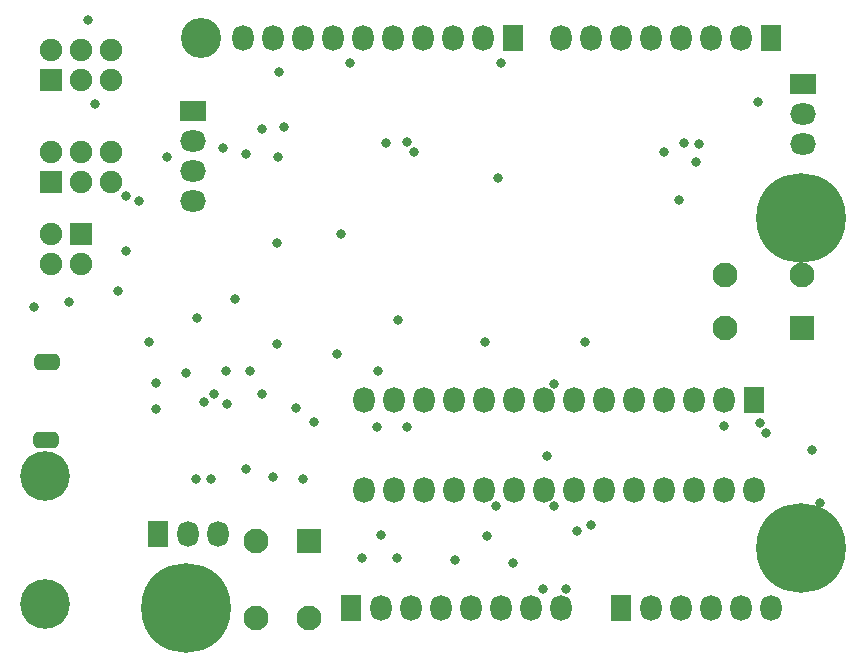
<source format=gbs>
G04*
G04 #@! TF.GenerationSoftware,Altium Limited,Altium Designer,20.1.10 (176)*
G04*
G04 Layer_Color=16711935*
%FSLAX44Y44*%
%MOMM*%
G71*
G04*
G04 #@! TF.SameCoordinates,B75F8173-0FE2-46D9-B41C-7FCB152435E8*
G04*
G04*
G04 #@! TF.FilePolarity,Negative*
G04*
G01*
G75*
%ADD53R,2.1000X2.1000*%
%ADD58C,3.4000*%
%ADD59C,4.2000*%
%ADD60O,1.8000X2.2000*%
%ADD61R,1.8000X2.2000*%
%ADD62C,7.6000*%
%ADD63C,1.9000*%
%ADD64R,1.9000X1.9000*%
%ADD65O,2.2000X1.8000*%
%ADD66R,2.2000X1.8000*%
%ADD67C,2.1000*%
%ADD68R,2.1000X2.1000*%
G04:AMPARAMS|DCode=69|XSize=2.2mm|YSize=1.4mm|CornerRadius=0.46mm|HoleSize=0mm|Usage=FLASHONLY|Rotation=0.000|XOffset=0mm|YOffset=0mm|HoleType=Round|Shape=RoundedRectangle|*
%AMROUNDEDRECTD69*
21,1,2.2000,0.4800,0,0,0.0*
21,1,1.2800,1.4000,0,0,0.0*
1,1,0.9200,0.6400,-0.2400*
1,1,0.9200,-0.6400,-0.2400*
1,1,0.9200,-0.6400,0.2400*
1,1,0.9200,0.6400,0.2400*
%
%ADD69ROUNDEDRECTD69*%
%ADD70C,0.8000*%
D53*
X244500Y82500D02*
D03*
D58*
X152400Y508000D02*
D03*
D59*
X21000Y29000D02*
D03*
Y137000D02*
D03*
D60*
X187960Y508000D02*
D03*
X213360D02*
D03*
X238760D02*
D03*
X264160D02*
D03*
X289560D02*
D03*
X314960D02*
D03*
X340360D02*
D03*
X365760D02*
D03*
X391160D02*
D03*
X304800Y25400D02*
D03*
X330200D02*
D03*
X355600D02*
D03*
X381000D02*
D03*
X406400D02*
D03*
X431800D02*
D03*
X457200D02*
D03*
X609600Y508000D02*
D03*
X584200D02*
D03*
X558800D02*
D03*
X533400D02*
D03*
X508000D02*
D03*
X482600D02*
D03*
X457200D02*
D03*
X533400Y25400D02*
D03*
X558800D02*
D03*
X584200D02*
D03*
X609600D02*
D03*
X635000D02*
D03*
X141600Y88000D02*
D03*
X167000D02*
D03*
X290450Y125730D02*
D03*
X315850D02*
D03*
X341250D02*
D03*
X366650D02*
D03*
X392050D02*
D03*
X417450D02*
D03*
X442850D02*
D03*
X468250D02*
D03*
X493650D02*
D03*
X519050D02*
D03*
X544450D02*
D03*
X569850D02*
D03*
X595250D02*
D03*
X620650D02*
D03*
X290450Y201930D02*
D03*
X315850D02*
D03*
X341250D02*
D03*
X366650D02*
D03*
X392050D02*
D03*
X417450D02*
D03*
X442850D02*
D03*
X468250D02*
D03*
X493650D02*
D03*
X519050D02*
D03*
X544450D02*
D03*
X569850D02*
D03*
X595250D02*
D03*
D61*
X416560Y508000D02*
D03*
X279400Y25400D02*
D03*
X635000Y508000D02*
D03*
X508000Y25400D02*
D03*
X116200Y88000D02*
D03*
X620650Y201930D02*
D03*
D62*
X139700Y25400D02*
D03*
X660400Y76200D02*
D03*
Y355600D02*
D03*
D63*
X76200Y497840D02*
D03*
X50800D02*
D03*
X25400D02*
D03*
X76200Y472440D02*
D03*
X50800D02*
D03*
X76200Y411480D02*
D03*
X50800D02*
D03*
X25400D02*
D03*
X76200Y386080D02*
D03*
X50800D02*
D03*
X25400Y316600D02*
D03*
X50800D02*
D03*
X25400Y342000D02*
D03*
D64*
Y472440D02*
D03*
Y386080D02*
D03*
X50800Y342000D02*
D03*
D65*
X146000Y369800D02*
D03*
Y395200D02*
D03*
Y420600D02*
D03*
X662000Y443600D02*
D03*
Y418200D02*
D03*
D66*
X146000Y446000D02*
D03*
X662000Y469000D02*
D03*
D67*
X661750Y307500D02*
D03*
X596750Y262500D02*
D03*
Y307500D02*
D03*
X199500Y82500D02*
D03*
X244500Y17500D02*
D03*
X199500D02*
D03*
D68*
X661750Y262500D02*
D03*
D69*
X21495Y168000D02*
D03*
X22495Y234000D02*
D03*
D70*
X155000Y200000D02*
D03*
X149750Y271500D02*
D03*
X163750Y206500D02*
D03*
X89000Y328000D02*
D03*
X181500Y287500D02*
D03*
X309500Y419000D02*
D03*
X326750Y419750D02*
D03*
X11250Y280750D02*
D03*
X161000Y134500D02*
D03*
X404000Y390000D02*
D03*
X407000Y487000D02*
D03*
X302250Y226250D02*
D03*
X319250Y269000D02*
D03*
X191000Y143500D02*
D03*
X670000Y159000D02*
D03*
X676750Y114500D02*
D03*
X446000Y154000D02*
D03*
X368000Y66500D02*
D03*
X318250Y68250D02*
D03*
X289000Y67500D02*
D03*
X124000Y407000D02*
D03*
X279000Y486750D02*
D03*
X218750Y479750D02*
D03*
X194000Y226000D02*
D03*
X173750D02*
D03*
X626000Y182250D02*
D03*
X630750Y174000D02*
D03*
X572000Y403000D02*
D03*
X223250Y432500D02*
D03*
X333000Y411750D02*
D03*
X544750Y412000D02*
D03*
X557500Y371000D02*
D03*
X574500Y418250D02*
D03*
X561750Y419500D02*
D03*
X595500Y180000D02*
D03*
X218000Y407250D02*
D03*
X483000Y96000D02*
D03*
X204000Y431000D02*
D03*
X191000Y410000D02*
D03*
X305000Y87000D02*
D03*
X239000Y135000D02*
D03*
X417250Y63750D02*
D03*
X63000Y452000D02*
D03*
X213500Y136500D02*
D03*
X402250Y112250D02*
D03*
X139750Y224500D02*
D03*
X451750Y215000D02*
D03*
X478000Y250750D02*
D03*
X393250Y251000D02*
D03*
X82250Y294000D02*
D03*
X108500Y250500D02*
D03*
X233250Y194750D02*
D03*
X268000Y241000D02*
D03*
X217000Y248750D02*
D03*
Y335000D02*
D03*
X271000Y342250D02*
D03*
X57446Y523195D02*
D03*
X452000Y111500D02*
D03*
X471363Y91095D02*
D03*
X394500Y86500D02*
D03*
X148250Y134750D02*
D03*
X171750Y414750D02*
D03*
X41000Y284750D02*
D03*
X442000Y42000D02*
D03*
X462000D02*
D03*
X89000Y374000D02*
D03*
X100000Y370000D02*
D03*
X248250Y183250D02*
D03*
X204000Y207000D02*
D03*
X175000Y198000D02*
D03*
X115000Y194000D02*
D03*
Y216000D02*
D03*
X624000Y454000D02*
D03*
X327000Y179000D02*
D03*
X302000D02*
D03*
M02*

</source>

Exercise brief: When copying the listing, print each line exactly but leave out every picture.

Written response:
<source format=gbs>
G04*
G04 #@! TF.GenerationSoftware,Altium Limited,Altium Designer,20.1.10 (176)*
G04*
G04 Layer_Color=16711935*
%FSLAX44Y44*%
%MOMM*%
G71*
G04*
G04 #@! TF.SameCoordinates,B75F8173-0FE2-46D9-B41C-7FCB152435E8*
G04*
G04*
G04 #@! TF.FilePolarity,Negative*
G04*
G01*
G75*
%ADD53R,2.1000X2.1000*%
%ADD58C,3.4000*%
%ADD59C,4.2000*%
%ADD60O,1.8000X2.2000*%
%ADD61R,1.8000X2.2000*%
%ADD62C,7.6000*%
%ADD63C,1.9000*%
%ADD64R,1.9000X1.9000*%
%ADD65O,2.2000X1.8000*%
%ADD66R,2.2000X1.8000*%
%ADD67C,2.1000*%
%ADD68R,2.1000X2.1000*%
G04:AMPARAMS|DCode=69|XSize=2.2mm|YSize=1.4mm|CornerRadius=0.46mm|HoleSize=0mm|Usage=FLASHONLY|Rotation=0.000|XOffset=0mm|YOffset=0mm|HoleType=Round|Shape=RoundedRectangle|*
%AMROUNDEDRECTD69*
21,1,2.2000,0.4800,0,0,0.0*
21,1,1.2800,1.4000,0,0,0.0*
1,1,0.9200,0.6400,-0.2400*
1,1,0.9200,-0.6400,-0.2400*
1,1,0.9200,-0.6400,0.2400*
1,1,0.9200,0.6400,0.2400*
%
%ADD69ROUNDEDRECTD69*%
%ADD70C,0.8000*%
D53*
X244500Y82500D02*
D03*
D58*
X152400Y508000D02*
D03*
D59*
X21000Y29000D02*
D03*
Y137000D02*
D03*
D60*
X187960Y508000D02*
D03*
X213360D02*
D03*
X238760D02*
D03*
X264160D02*
D03*
X289560D02*
D03*
X314960D02*
D03*
X340360D02*
D03*
X365760D02*
D03*
X391160D02*
D03*
X304800Y25400D02*
D03*
X330200D02*
D03*
X355600D02*
D03*
X381000D02*
D03*
X406400D02*
D03*
X431800D02*
D03*
X457200D02*
D03*
X609600Y508000D02*
D03*
X584200D02*
D03*
X558800D02*
D03*
X533400D02*
D03*
X508000D02*
D03*
X482600D02*
D03*
X457200D02*
D03*
X533400Y25400D02*
D03*
X558800D02*
D03*
X584200D02*
D03*
X609600D02*
D03*
X635000D02*
D03*
X141600Y88000D02*
D03*
X167000D02*
D03*
X290450Y125730D02*
D03*
X315850D02*
D03*
X341250D02*
D03*
X366650D02*
D03*
X392050D02*
D03*
X417450D02*
D03*
X442850D02*
D03*
X468250D02*
D03*
X493650D02*
D03*
X519050D02*
D03*
X544450D02*
D03*
X569850D02*
D03*
X595250D02*
D03*
X620650D02*
D03*
X290450Y201930D02*
D03*
X315850D02*
D03*
X341250D02*
D03*
X366650D02*
D03*
X392050D02*
D03*
X417450D02*
D03*
X442850D02*
D03*
X468250D02*
D03*
X493650D02*
D03*
X519050D02*
D03*
X544450D02*
D03*
X569850D02*
D03*
X595250D02*
D03*
D61*
X416560Y508000D02*
D03*
X279400Y25400D02*
D03*
X635000Y508000D02*
D03*
X508000Y25400D02*
D03*
X116200Y88000D02*
D03*
X620650Y201930D02*
D03*
D62*
X139700Y25400D02*
D03*
X660400Y76200D02*
D03*
Y355600D02*
D03*
D63*
X76200Y497840D02*
D03*
X50800D02*
D03*
X25400D02*
D03*
X76200Y472440D02*
D03*
X50800D02*
D03*
X76200Y411480D02*
D03*
X50800D02*
D03*
X25400D02*
D03*
X76200Y386080D02*
D03*
X50800D02*
D03*
X25400Y316600D02*
D03*
X50800D02*
D03*
X25400Y342000D02*
D03*
D64*
Y472440D02*
D03*
Y386080D02*
D03*
X50800Y342000D02*
D03*
D65*
X146000Y369800D02*
D03*
Y395200D02*
D03*
Y420600D02*
D03*
X662000Y443600D02*
D03*
Y418200D02*
D03*
D66*
X146000Y446000D02*
D03*
X662000Y469000D02*
D03*
D67*
X661750Y307500D02*
D03*
X596750Y262500D02*
D03*
Y307500D02*
D03*
X199500Y82500D02*
D03*
X244500Y17500D02*
D03*
X199500D02*
D03*
D68*
X661750Y262500D02*
D03*
D69*
X21495Y168000D02*
D03*
X22495Y234000D02*
D03*
D70*
X155000Y200000D02*
D03*
X149750Y271500D02*
D03*
X163750Y206500D02*
D03*
X89000Y328000D02*
D03*
X181500Y287500D02*
D03*
X309500Y419000D02*
D03*
X326750Y419750D02*
D03*
X11250Y280750D02*
D03*
X161000Y134500D02*
D03*
X404000Y390000D02*
D03*
X407000Y487000D02*
D03*
X302250Y226250D02*
D03*
X319250Y269000D02*
D03*
X191000Y143500D02*
D03*
X670000Y159000D02*
D03*
X676750Y114500D02*
D03*
X446000Y154000D02*
D03*
X368000Y66500D02*
D03*
X318250Y68250D02*
D03*
X289000Y67500D02*
D03*
X124000Y407000D02*
D03*
X279000Y486750D02*
D03*
X218750Y479750D02*
D03*
X194000Y226000D02*
D03*
X173750D02*
D03*
X626000Y182250D02*
D03*
X630750Y174000D02*
D03*
X572000Y403000D02*
D03*
X223250Y432500D02*
D03*
X333000Y411750D02*
D03*
X544750Y412000D02*
D03*
X557500Y371000D02*
D03*
X574500Y418250D02*
D03*
X561750Y419500D02*
D03*
X595500Y180000D02*
D03*
X218000Y407250D02*
D03*
X483000Y96000D02*
D03*
X204000Y431000D02*
D03*
X191000Y410000D02*
D03*
X305000Y87000D02*
D03*
X239000Y135000D02*
D03*
X417250Y63750D02*
D03*
X63000Y452000D02*
D03*
X213500Y136500D02*
D03*
X402250Y112250D02*
D03*
X139750Y224500D02*
D03*
X451750Y215000D02*
D03*
X478000Y250750D02*
D03*
X393250Y251000D02*
D03*
X82250Y294000D02*
D03*
X108500Y250500D02*
D03*
X233250Y194750D02*
D03*
X268000Y241000D02*
D03*
X217000Y248750D02*
D03*
Y335000D02*
D03*
X271000Y342250D02*
D03*
X57446Y523195D02*
D03*
X452000Y111500D02*
D03*
X471363Y91095D02*
D03*
X394500Y86500D02*
D03*
X148250Y134750D02*
D03*
X171750Y414750D02*
D03*
X41000Y284750D02*
D03*
X442000Y42000D02*
D03*
X462000D02*
D03*
X89000Y374000D02*
D03*
X100000Y370000D02*
D03*
X248250Y183250D02*
D03*
X204000Y207000D02*
D03*
X175000Y198000D02*
D03*
X115000Y194000D02*
D03*
Y216000D02*
D03*
X624000Y454000D02*
D03*
X327000Y179000D02*
D03*
X302000D02*
D03*
M02*

</source>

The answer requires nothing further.